-- START OF Excerpt to read --
# 2008 Draft Thread (All Draft Comments Here)



## Silk D (Feb 6, 2006)

I'm aware that we don't have any first round picks. 

But don't we own the Bobcats' 2nd round pick from the Kareem Rush deal? According to http://www.nba.com/bobcats/news/release_rush_041206.html we do. But according to both Draft Express and NBADraft.net, we own next years (2009), citing Lakers.com saying "two future second round draft picks". It seems unlikely that we would make a trade for a second round pick that year and another one for 4 years later. Can anyone clear this up?

Anyway, if we do, potential second round steals:
Richard Hendrix
Bryce Taylor
Joey Dorsey
Jamont Gordon
Bill Walker

Also, if Mario Chalmers somehow falls past the first round, Mitch should do everything in his power to get him. He's been one of my favorite players in the country all year, and he's exactly what we need in a back-up PG.


----------



## elcap15 (Aug 8, 2006)

*Re: 2008 Draft Thread*

I think we have a lot of 2nd rounders. I dont know about this year but didnt we get one (a 2nd round pick) back from Memphis in the Pau trade?


----------



## Cris (Jun 18, 2003)

*Re: 2008 Draft Thread*



elcap15 said:


> I think we have a lot of 2nd rounders. I dont know about this year but didnt we get one (a 2nd round pick) back from Memphis in the Pau trade?
-- END OF Excerpt to read --
• **Instructions**
1. In the draft thread, which player does Silk D say Mitch should do everything possible to get if he falls past the first round?
2. Please write the next part of the draft thread, starting right after the quoted post that Cris is replying to.
-- START OF Data section --
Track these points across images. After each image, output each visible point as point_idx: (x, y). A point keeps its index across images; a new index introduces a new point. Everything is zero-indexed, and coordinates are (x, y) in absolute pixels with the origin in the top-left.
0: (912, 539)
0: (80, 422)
-- END OF Data section --
• **Replies**
1. Mario Chalmers

2.
That's 2010. 

Our two (I think it was two) went towards, Von Wafer and Sun Yee I believe.


----------



## Cris (Jun 18, 2003)

*Re: 2008 Draft Thread*

I sent an email to nbadraft.net and will post the reply.


----------



## Tha Freak (Dec 5, 2006)

*Re: 2008 Draft Thread*

No the one we got from the Kareem Rush trade was a 2008 2nd round pick, but it was later amended to the 2009 2nd round pick. So we only have our 2nd round pick this year. Not much to look forward to, but maybe we can trade or buy a pick?


----------



## Silk D (Feb 6, 2006)

*Re: 2008 Draft Thread*



Tha Freak said:


> No the one we got from the Kareem Rush trade was a 2008 2nd round pick, but it was later amended to the 2009 2nd round pick. So we only have our 2nd round pick this year. Not much to look forward to, but maybe we can trade or buy a pick?



Not that I don't believe you, but do you have a link? Or do you at least remember where you heard that from?


----------



## jazzy1 (Jul 16, 2002)

*Re: 2008 Draft Thread*

I like Dorsey for toughness but he'll be gone by the time we pick. Walker and Gordon are intriguing but I expect Walker to be gone as well.


----------



## elcap15 (Aug 8, 2006)

*Re: 2008 Draft Thread*

In an article I read today, it said we only have 1 2nd round pick, the 58th overall.

Yippee


----------



## DaRizzle (May 22, 2007)

*Re: 2008 Draft Thread*

Its pretty much worth nothing (our pick) but trade it with Vlad (also worth nothing) for some new basketballs or at least some Ho-Ho's


----------



## elcap15 (Aug 8, 2006)

*Re: 2008 Draft Thread*

So, which country does our 58th pick come from?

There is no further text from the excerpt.